Hoy ponemos el foco en el aumento de las denuncias por pinchazos a mujeres. Lo que se conoce como sumisión química. En la mayoría de los casos, el objetivo es para acabar agrediéndolas sexualmente. Pero ponemos el foco en esta ocasión en esos otros pinchazos en los que no se introduce droga. Esos que se hacen ‘de broma’ con el objetivo de asustar y generar pánico entre las jóvenes.

Hemos entrevistado en el espacio informativo 'Ahora Extremadura' a Rebeca González Davalillo, trabajadora en la oficina de Igualdad de la Mancomunidad del Valle del Ambroz. Reconoce que los conocidos como 'pinchazos a mujeres' son una forma más de agresión a las mujeres, "de hacernos sentir que hay un entorno, el masculino, que nos quiere hacer ver que no estamos en un espacio de libertad". Lamenta así que en los espacios de ocio, donde se va a disfrutar, también se manifiesta la desigualdad.

Falta de personal

Rebeca ha explicado que hay protocolos muy buenos en el Instituto de la Mujer cuando se produce cualquier agresión a mujeres. El problema es la falta de profesionales. "La estructura está vacía de personal", ha dicho. Ha puesto como ejemplo que en la provincia de Cáceres, cinco puntos de atención psicológica siguen sin profesionales. Son los de Coria, Jarandilla de la Vera, Hervás, Navalmoral de la Mata y Miajadas. "Hay un amplio territorio donde no hay profesionales. Estamos amarradas a la hora de actuar en el ámbito de prevención y de actuación".
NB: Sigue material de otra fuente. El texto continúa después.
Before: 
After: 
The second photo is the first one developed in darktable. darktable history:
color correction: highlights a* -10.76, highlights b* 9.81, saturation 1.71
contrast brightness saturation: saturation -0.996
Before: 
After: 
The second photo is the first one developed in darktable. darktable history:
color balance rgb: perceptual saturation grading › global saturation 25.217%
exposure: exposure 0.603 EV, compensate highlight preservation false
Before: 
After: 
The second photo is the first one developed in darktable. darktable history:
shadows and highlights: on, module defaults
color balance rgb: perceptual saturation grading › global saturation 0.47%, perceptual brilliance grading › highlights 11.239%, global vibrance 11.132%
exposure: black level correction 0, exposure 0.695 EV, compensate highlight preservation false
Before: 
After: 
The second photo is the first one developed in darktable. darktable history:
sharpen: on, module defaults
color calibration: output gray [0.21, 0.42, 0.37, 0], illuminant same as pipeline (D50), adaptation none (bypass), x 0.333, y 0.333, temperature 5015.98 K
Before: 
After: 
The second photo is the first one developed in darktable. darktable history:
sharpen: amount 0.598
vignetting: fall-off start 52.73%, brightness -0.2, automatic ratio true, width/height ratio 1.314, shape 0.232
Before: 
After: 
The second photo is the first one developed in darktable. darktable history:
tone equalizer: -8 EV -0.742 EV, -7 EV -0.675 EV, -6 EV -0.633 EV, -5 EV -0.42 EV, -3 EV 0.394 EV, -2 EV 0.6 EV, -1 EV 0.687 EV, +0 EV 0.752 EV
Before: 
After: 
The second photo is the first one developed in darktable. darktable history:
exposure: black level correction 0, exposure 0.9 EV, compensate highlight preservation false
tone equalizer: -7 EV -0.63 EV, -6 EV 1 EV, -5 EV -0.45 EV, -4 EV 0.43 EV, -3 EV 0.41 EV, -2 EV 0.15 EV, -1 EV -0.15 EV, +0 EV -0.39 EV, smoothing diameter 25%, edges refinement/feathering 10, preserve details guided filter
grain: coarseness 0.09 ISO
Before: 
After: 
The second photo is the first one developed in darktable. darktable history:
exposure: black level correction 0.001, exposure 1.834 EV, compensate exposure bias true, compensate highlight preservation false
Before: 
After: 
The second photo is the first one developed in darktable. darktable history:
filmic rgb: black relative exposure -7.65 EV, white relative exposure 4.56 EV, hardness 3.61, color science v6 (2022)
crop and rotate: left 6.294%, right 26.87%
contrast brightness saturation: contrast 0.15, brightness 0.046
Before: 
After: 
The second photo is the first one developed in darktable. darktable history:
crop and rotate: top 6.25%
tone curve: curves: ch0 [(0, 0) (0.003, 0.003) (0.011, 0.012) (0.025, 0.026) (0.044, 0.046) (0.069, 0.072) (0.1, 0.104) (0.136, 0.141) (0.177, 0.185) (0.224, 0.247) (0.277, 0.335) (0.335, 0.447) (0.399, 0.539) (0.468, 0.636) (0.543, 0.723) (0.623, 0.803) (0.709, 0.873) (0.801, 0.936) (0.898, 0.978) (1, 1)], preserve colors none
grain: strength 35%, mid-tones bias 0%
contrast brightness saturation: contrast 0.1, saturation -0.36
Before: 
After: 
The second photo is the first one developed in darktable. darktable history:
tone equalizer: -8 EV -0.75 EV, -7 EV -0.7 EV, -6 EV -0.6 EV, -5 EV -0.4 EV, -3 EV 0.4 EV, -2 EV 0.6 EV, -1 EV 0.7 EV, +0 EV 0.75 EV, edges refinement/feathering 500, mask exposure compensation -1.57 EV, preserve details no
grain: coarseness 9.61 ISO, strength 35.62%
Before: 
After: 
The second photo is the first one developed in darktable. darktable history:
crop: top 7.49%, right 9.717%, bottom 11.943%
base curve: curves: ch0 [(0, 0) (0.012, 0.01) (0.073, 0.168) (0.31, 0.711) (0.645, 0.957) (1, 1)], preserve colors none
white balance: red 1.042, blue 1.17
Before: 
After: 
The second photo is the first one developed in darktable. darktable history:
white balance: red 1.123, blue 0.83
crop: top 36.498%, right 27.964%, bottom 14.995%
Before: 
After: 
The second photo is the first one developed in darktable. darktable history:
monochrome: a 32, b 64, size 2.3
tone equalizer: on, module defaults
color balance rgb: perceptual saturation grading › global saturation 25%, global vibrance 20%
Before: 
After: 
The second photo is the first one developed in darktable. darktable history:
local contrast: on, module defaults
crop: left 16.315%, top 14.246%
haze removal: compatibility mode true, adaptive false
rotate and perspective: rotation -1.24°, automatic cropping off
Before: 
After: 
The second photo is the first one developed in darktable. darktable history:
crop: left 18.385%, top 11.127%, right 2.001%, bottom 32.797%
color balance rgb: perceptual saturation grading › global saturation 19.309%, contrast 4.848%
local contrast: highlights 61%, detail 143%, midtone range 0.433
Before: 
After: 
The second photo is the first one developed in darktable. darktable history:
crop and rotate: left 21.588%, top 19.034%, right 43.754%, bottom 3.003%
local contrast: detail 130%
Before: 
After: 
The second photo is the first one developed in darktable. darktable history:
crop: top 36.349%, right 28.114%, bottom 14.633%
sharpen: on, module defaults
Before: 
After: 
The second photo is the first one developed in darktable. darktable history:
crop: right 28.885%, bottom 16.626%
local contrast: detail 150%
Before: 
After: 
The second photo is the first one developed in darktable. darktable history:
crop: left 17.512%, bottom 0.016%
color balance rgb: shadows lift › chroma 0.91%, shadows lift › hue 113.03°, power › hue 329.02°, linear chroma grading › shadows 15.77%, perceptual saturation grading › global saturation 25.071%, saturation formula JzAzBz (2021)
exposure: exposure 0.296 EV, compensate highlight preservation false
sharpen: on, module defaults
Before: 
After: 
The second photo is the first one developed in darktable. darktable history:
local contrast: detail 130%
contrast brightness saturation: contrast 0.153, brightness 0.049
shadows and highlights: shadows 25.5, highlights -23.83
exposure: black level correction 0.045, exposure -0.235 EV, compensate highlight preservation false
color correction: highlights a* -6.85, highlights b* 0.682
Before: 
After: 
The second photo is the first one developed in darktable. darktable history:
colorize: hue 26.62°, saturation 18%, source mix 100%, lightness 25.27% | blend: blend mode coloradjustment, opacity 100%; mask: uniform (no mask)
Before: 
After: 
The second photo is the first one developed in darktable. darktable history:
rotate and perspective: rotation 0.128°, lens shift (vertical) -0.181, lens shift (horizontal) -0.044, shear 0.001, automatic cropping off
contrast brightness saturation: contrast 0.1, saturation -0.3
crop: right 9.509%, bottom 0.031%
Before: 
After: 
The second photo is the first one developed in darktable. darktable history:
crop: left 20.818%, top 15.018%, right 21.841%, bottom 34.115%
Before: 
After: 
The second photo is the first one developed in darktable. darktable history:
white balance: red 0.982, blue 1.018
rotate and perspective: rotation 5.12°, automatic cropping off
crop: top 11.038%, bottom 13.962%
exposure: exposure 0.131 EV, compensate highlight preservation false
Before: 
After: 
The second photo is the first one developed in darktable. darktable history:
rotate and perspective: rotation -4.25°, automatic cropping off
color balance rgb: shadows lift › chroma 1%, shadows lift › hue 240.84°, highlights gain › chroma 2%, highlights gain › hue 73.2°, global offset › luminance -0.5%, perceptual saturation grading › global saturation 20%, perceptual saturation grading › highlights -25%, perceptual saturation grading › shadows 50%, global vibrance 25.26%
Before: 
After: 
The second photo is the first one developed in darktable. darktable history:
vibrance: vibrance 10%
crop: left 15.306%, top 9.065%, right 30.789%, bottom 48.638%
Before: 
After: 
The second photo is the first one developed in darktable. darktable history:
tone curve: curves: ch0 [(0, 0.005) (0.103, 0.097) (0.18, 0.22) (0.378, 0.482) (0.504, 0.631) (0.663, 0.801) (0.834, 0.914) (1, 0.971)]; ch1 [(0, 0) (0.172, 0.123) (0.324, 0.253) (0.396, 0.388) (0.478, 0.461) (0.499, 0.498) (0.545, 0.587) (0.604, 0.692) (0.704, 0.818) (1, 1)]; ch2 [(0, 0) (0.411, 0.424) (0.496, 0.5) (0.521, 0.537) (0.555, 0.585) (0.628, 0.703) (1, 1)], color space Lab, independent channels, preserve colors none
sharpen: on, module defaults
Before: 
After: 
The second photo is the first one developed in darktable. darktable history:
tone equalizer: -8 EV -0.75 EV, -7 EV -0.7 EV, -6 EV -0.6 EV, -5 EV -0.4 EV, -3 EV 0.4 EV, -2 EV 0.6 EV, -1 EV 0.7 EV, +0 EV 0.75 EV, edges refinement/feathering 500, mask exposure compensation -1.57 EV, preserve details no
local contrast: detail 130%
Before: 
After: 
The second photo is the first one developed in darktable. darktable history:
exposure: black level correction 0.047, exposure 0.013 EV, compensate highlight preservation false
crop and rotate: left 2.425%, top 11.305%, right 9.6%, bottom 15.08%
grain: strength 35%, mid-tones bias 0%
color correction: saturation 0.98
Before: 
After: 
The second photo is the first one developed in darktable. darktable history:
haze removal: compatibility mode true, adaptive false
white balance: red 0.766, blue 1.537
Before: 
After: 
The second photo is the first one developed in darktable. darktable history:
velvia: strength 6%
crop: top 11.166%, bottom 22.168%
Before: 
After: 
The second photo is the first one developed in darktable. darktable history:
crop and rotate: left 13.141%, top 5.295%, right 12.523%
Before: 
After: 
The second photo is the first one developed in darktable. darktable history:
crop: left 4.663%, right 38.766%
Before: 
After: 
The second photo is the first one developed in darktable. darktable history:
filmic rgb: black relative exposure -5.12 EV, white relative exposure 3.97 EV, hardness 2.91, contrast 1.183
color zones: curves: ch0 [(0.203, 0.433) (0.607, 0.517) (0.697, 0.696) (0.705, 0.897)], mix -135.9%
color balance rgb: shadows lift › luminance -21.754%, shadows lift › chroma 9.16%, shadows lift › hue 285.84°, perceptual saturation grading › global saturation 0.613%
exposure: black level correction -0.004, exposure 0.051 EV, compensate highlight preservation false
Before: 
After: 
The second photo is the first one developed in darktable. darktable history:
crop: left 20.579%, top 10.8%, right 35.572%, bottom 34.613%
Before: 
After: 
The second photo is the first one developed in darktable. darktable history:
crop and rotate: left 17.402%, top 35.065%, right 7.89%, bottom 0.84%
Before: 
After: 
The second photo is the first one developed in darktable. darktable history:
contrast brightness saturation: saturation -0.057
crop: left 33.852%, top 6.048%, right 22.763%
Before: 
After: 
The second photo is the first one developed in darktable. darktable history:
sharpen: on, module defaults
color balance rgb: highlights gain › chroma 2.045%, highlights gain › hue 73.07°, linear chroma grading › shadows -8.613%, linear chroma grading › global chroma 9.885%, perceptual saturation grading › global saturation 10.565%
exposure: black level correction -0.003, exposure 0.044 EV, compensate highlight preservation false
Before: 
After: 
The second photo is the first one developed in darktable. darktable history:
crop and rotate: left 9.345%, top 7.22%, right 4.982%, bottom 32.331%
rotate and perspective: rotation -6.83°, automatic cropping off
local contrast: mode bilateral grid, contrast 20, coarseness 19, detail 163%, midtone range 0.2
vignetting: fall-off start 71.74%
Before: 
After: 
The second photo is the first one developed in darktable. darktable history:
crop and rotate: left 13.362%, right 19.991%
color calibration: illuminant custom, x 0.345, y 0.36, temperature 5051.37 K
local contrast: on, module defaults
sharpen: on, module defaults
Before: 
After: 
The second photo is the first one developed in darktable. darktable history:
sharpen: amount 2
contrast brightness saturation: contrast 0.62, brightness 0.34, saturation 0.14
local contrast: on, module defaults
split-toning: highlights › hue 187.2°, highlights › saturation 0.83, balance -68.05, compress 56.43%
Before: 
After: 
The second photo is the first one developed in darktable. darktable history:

Por último ha hecho la siguiente reflexión: "Lo que no puede pasar es que tras cualquier noticia de agresión nos quede el miedo. Cuando agreden a una mujer, nos agreden a todas. Hay que cambiar el enfoque y hay que mirar hacia ellos. Los hombres deben prevenir y no callarse ante los posibles agresores. Hay que señalarles a ellos y deben ser nombrados".